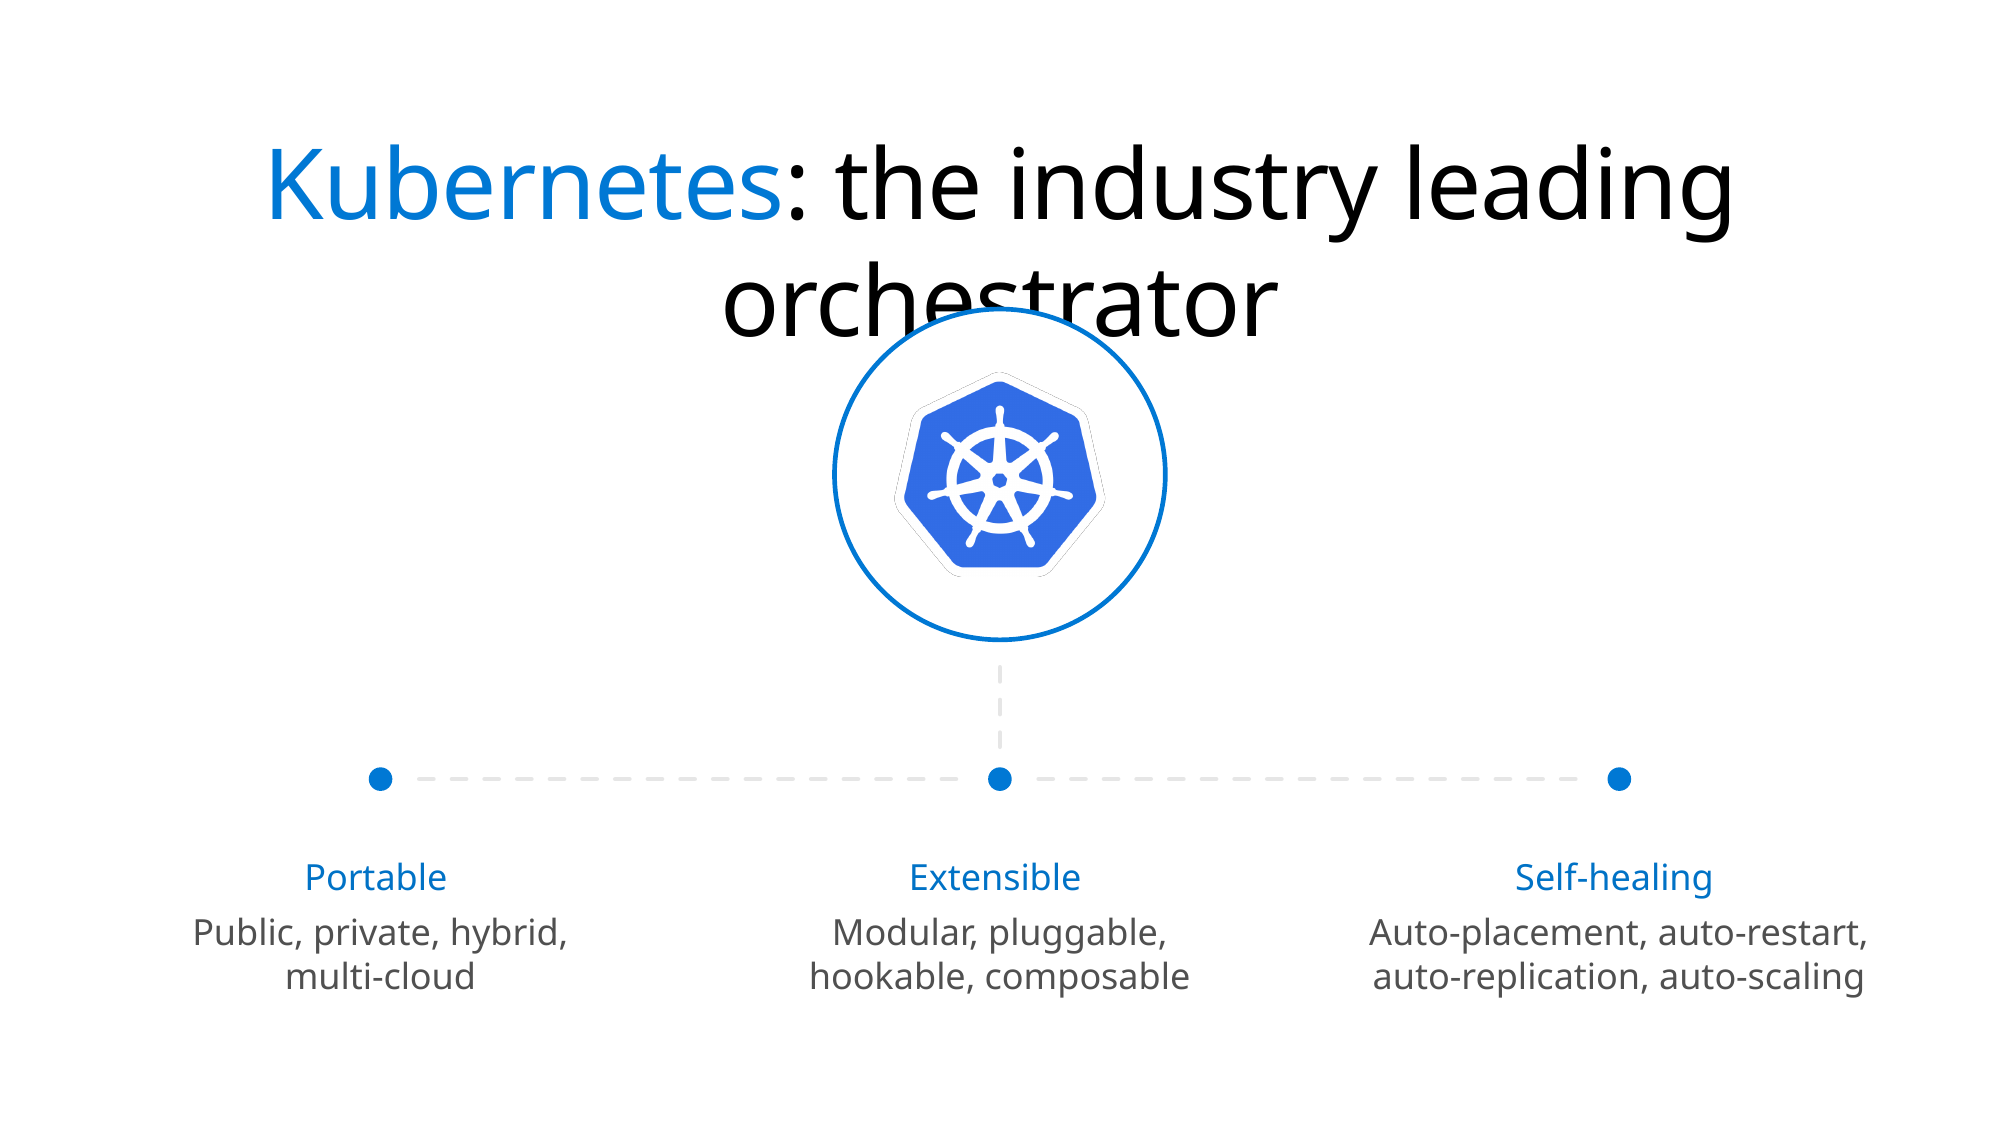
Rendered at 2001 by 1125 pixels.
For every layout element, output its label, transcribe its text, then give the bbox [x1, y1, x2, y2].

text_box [368, 766, 1632, 792]
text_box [152, 830, 1898, 1023]
title Kubernetes: the industry leading orchestrator [44, 121, 1956, 359]
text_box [834, 308, 1166, 641]
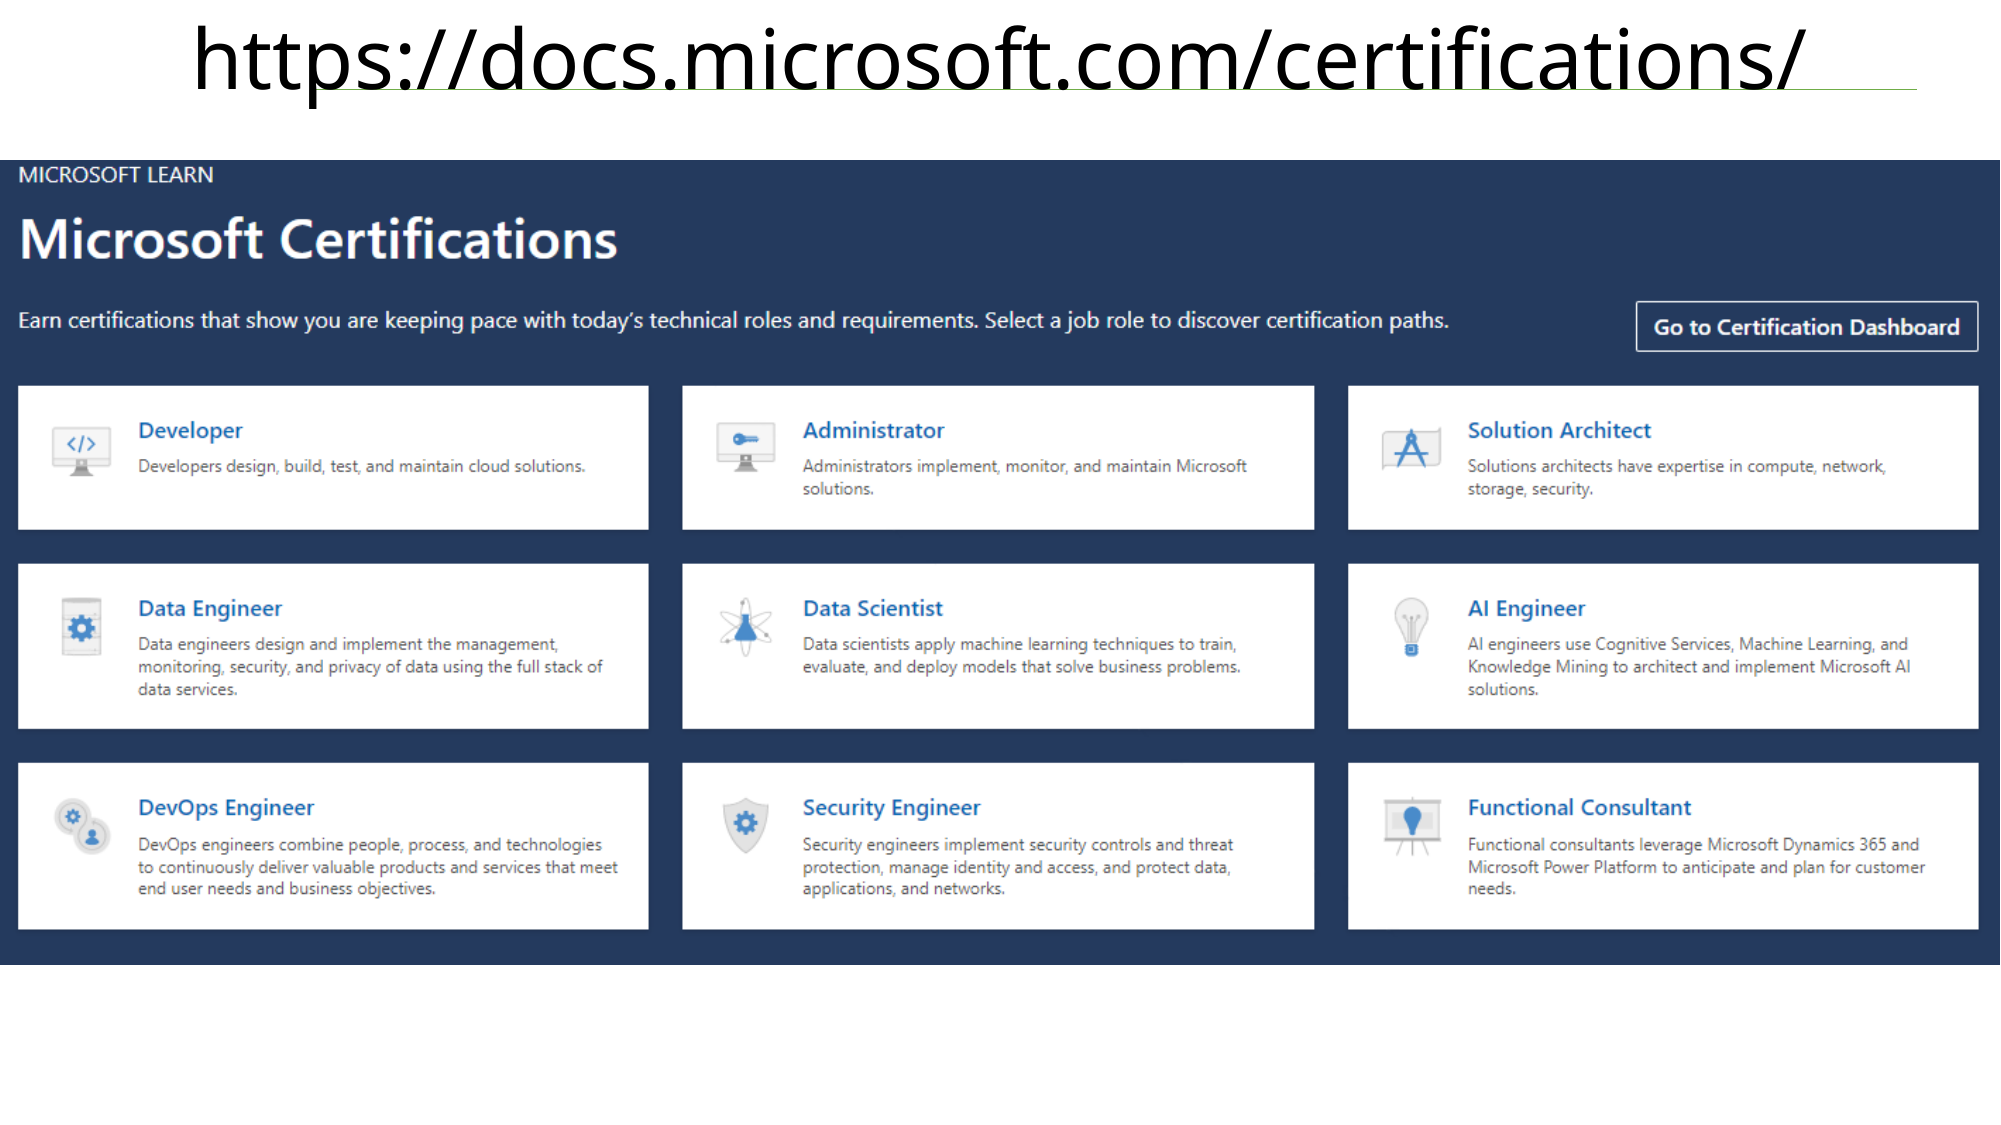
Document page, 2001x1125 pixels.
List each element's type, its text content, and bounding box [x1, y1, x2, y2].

picture [0, 160, 2000, 965]
title https://docs.microsoft.com/certifications/ [0, 0, 2000, 125]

#####

Exercise objective:
Each line of the listing is to be retyped exactly, and its pictures are to be dropped.

Final answer:
Rendered at 2001 by 1125 pixels.
For every layout element, output its label, transcribe its text, then give the bbox [x1, y1, x2, y2].

text_box [368, 766, 1632, 792]
text_box [152, 830, 1898, 1023]
title Kubernetes: the industry leading orchestrator [44, 121, 1956, 359]
text_box [834, 308, 1166, 641]
Document page, 2001x1125 pixels.
List each element's type, its text content, and bounding box [x1, y1, x2, y2].

picture [0, 160, 2000, 965]
title https://docs.microsoft.com/certifications/ [0, 0, 2000, 125]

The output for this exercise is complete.